Your mindset seems “other”-driven. Is that fair?
I think of myself as part of the team, and I need to hold up my end. If I’m the executive and people have to dazzle me, especially before they dazzle end customers, their productivity goes out the window. If I can make this workplace drama-free, I feel like I’m serving them because the team — and it is an excellent group — is contributing for end customers.
How do you mesh servant leadership with IT?
I am a regular guy, but I’m also probably the biggest nerd you know. One of the problems that nerds like us have is we think tech is the be-all and end-all. I see three legs that are important: people, process and tech. For someone in my space to say tech solves all the issues, absolutely not. Tech enables a business, supports people, supports process.

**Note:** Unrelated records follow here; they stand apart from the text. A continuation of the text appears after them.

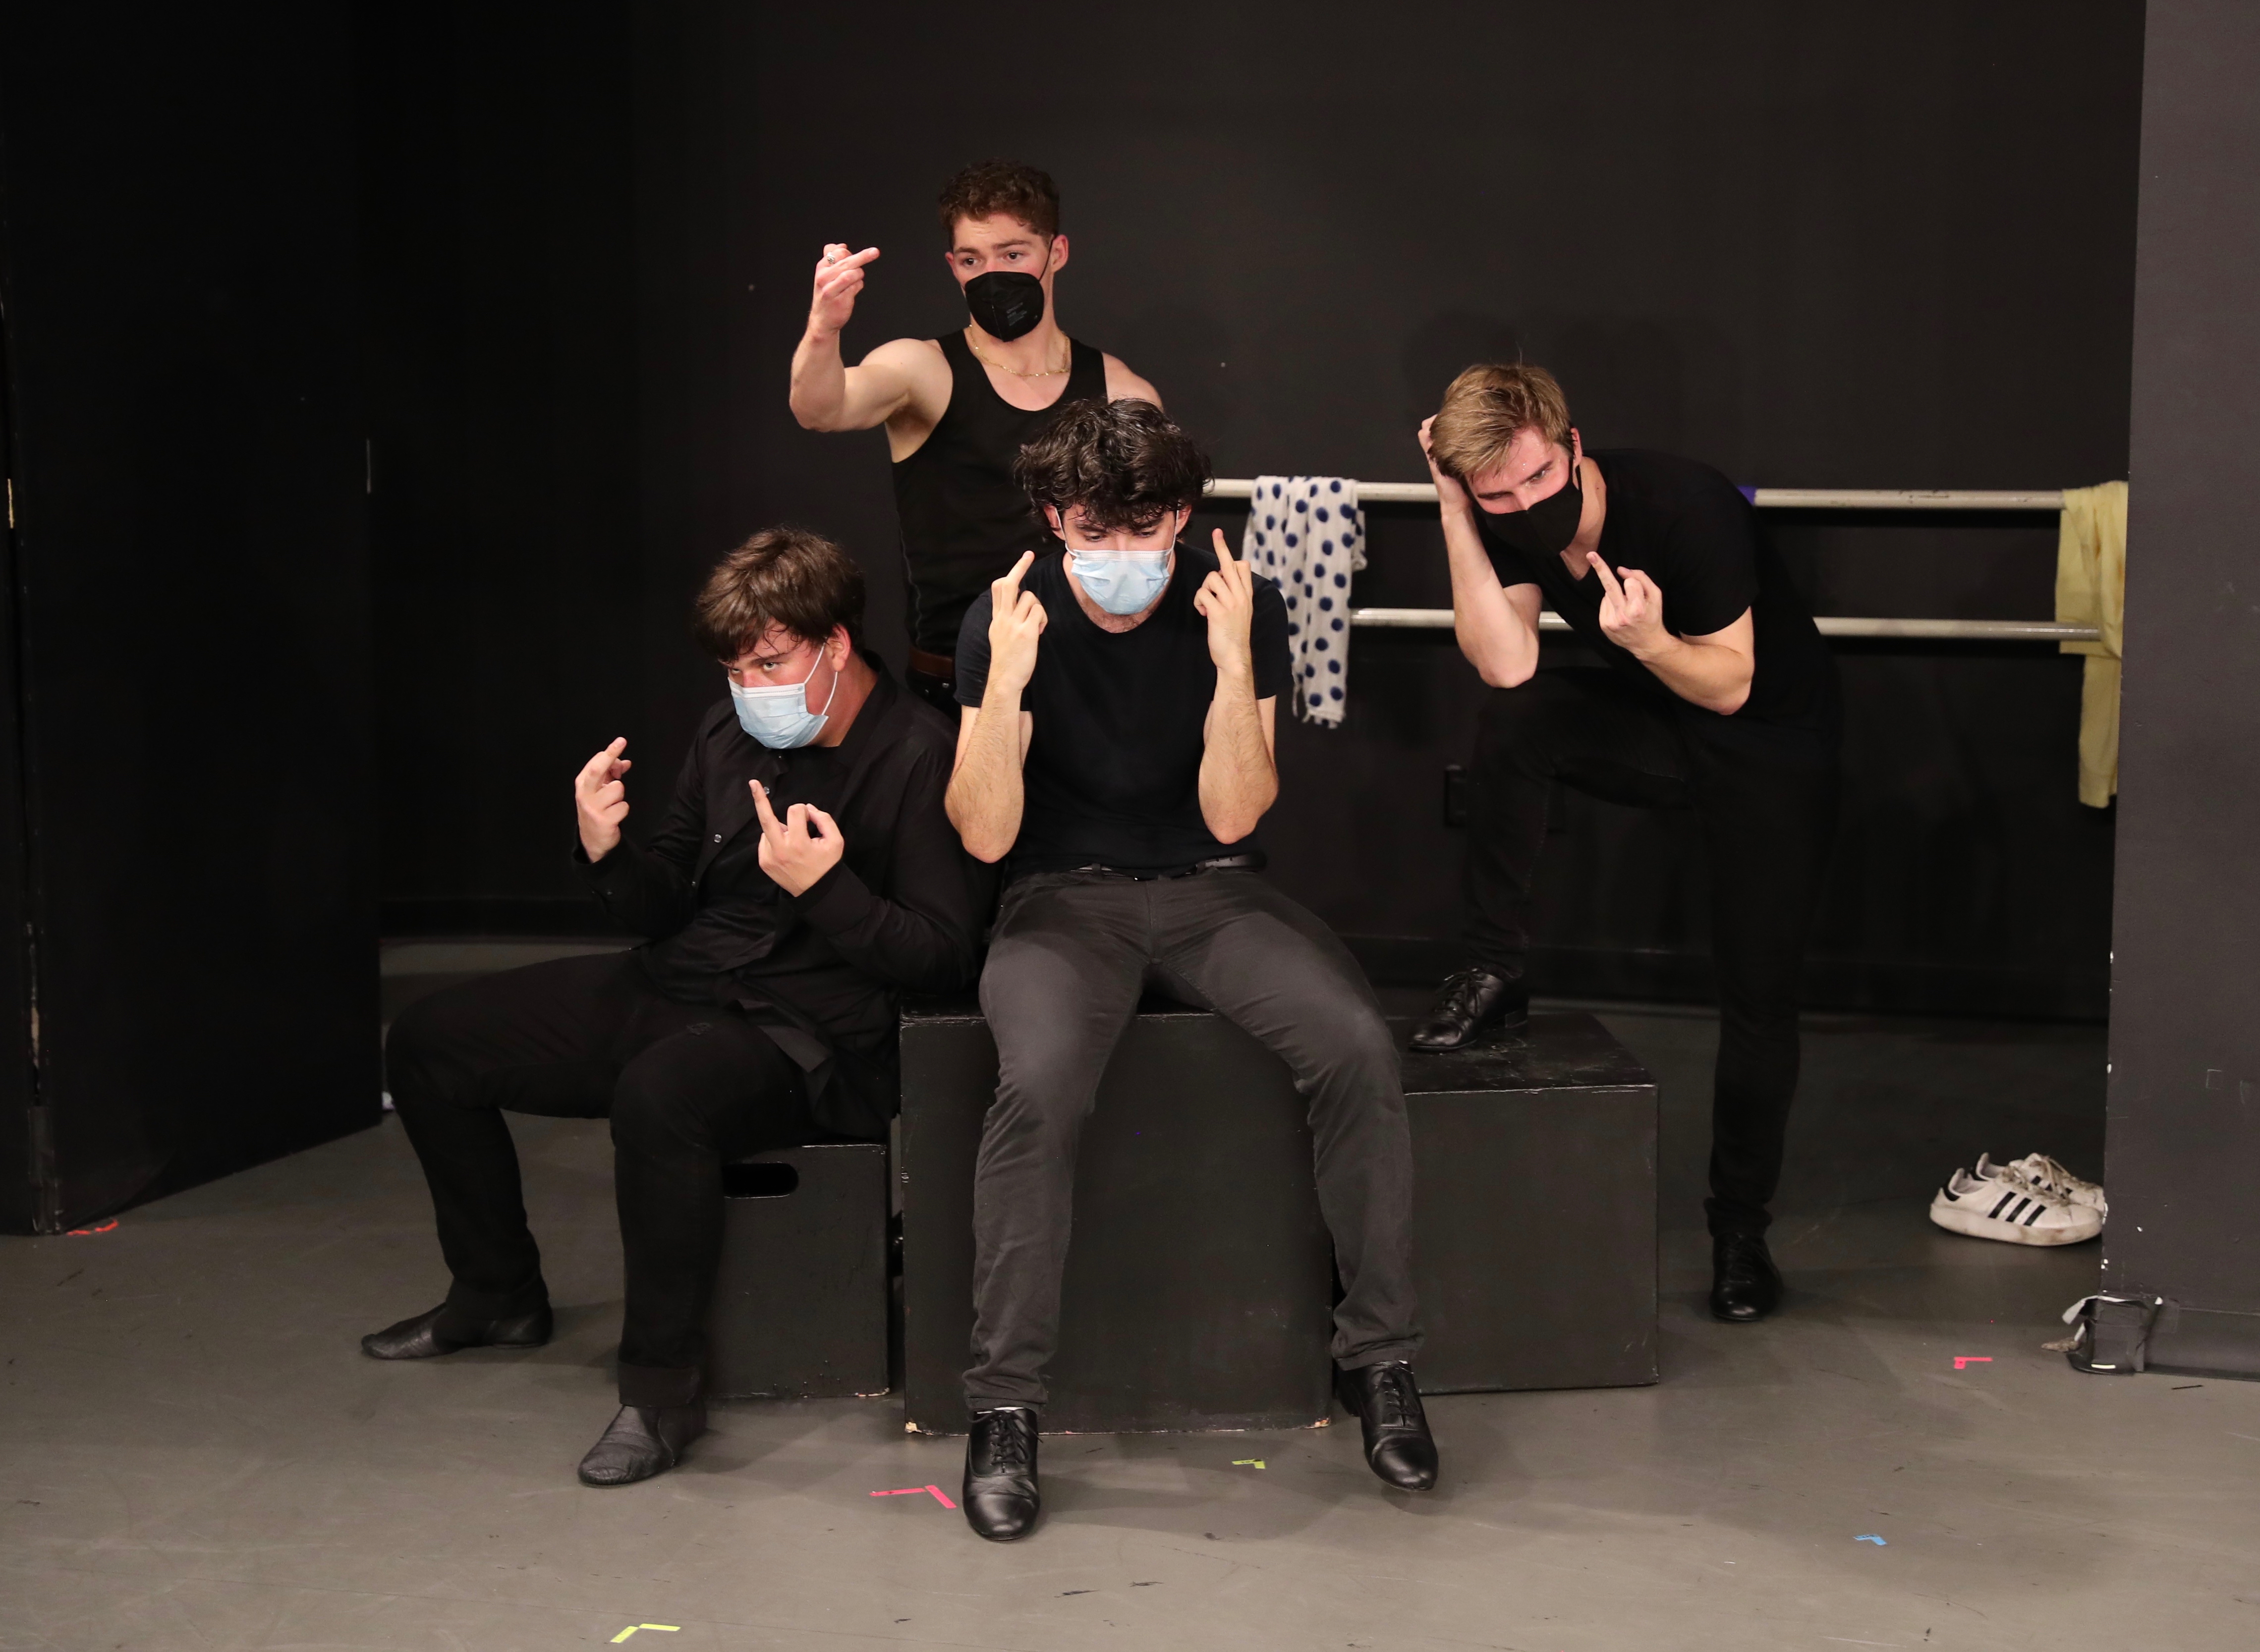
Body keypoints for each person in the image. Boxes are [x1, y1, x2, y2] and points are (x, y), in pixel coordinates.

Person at [363, 529, 978, 1485]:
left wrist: (829, 892)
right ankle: (496, 1292)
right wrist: (607, 851)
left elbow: (945, 957)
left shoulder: (921, 755)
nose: (751, 686)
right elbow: (665, 907)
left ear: (836, 643)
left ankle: (659, 1394)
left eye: (770, 662)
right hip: (684, 979)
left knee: (662, 1095)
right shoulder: (729, 733)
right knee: (429, 1041)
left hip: (812, 1033)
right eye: (735, 668)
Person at [943, 397, 1436, 1542]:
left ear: (1179, 516)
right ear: (1056, 518)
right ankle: (1004, 1405)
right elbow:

Are you able to interact with clients?
We have more than 60 locations spreading through Cuyahoga County and Summit and a bit of Lorain, so there are many opportunities for all of us to engage. It’s amazing that we are called just to provide a home for our clients. When I show up, I don’t have the skill set to provide the care that some of them need, but I can talk and spend time and be present — and hopefully that helps someone. Seeing the work that the entire team does to provide the tiniest thing for someone on the autism spectrum or someone who is nonverbal but so much wants to be part of the community, seeing the mission and seeing what front line people do, it’s been a blessing and a privilege.